[Text transcribed from the pages]
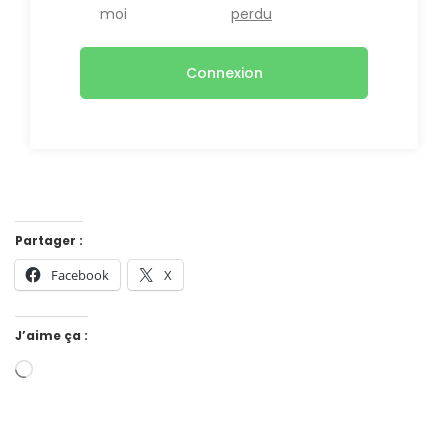
moi
perdu
Connexion
Partager :
Facebook
X
J’aime ça :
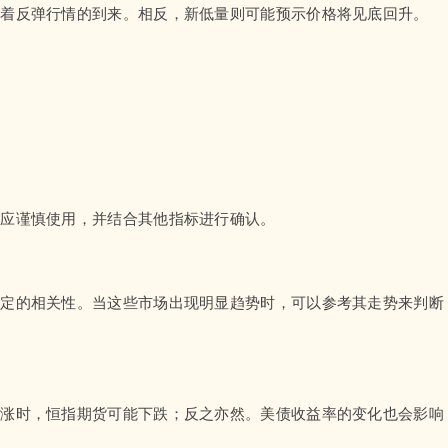
示着反弹行情的到来。相反，新低量则可能预示价格将见底回升。
者应谨慎使用，并结合其他指标进行确认。
一定的相关性。当这些市场出现明显趋势时，可以参考其走势来判断
上涨时，恒指期货可能下跌；反之亦然。美债收益率的变化也会影响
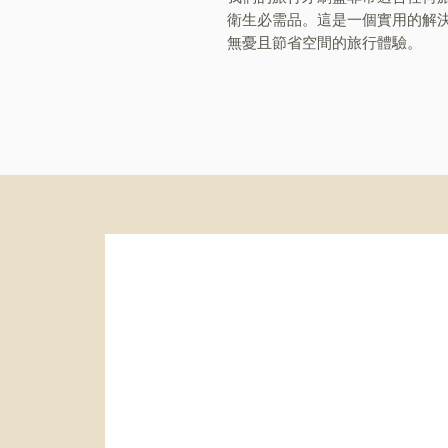
衛生必需品。這是一個實用的解
無憂且節省空間的旅行體驗。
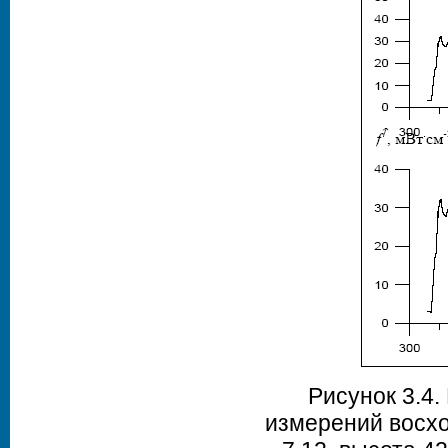
Рисунок 3.4.
измерений восхо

# TASK DESCRIPTION
Render every line of text in the material as a single numbered list, skipping any blank lines. Leave the pictures out of the answer.

# RESULT FOR THIS EXERCISE
1. moi
2. perdu
3. Connexion
4. Partager :
5. Facebook
6. X
7. J’aime ça :
8. 示着反弹行情的到来。相反，新低量则可能预示价格将见底回升。
9. 者应谨慎使用，并结合其他指标进行确认。
10. 一定的相关性。当这些市场出现明显趋势时，可以参考其走势来判断
11. 上涨时，恒指期货可能下跌；反之亦然。美债收益率的变化也会影响
12. 衛生必需品。這是一個實用的解
13. 無憂且節省空間的旅行體驗。
14. Рисунок 3.4.
15. измерений восхо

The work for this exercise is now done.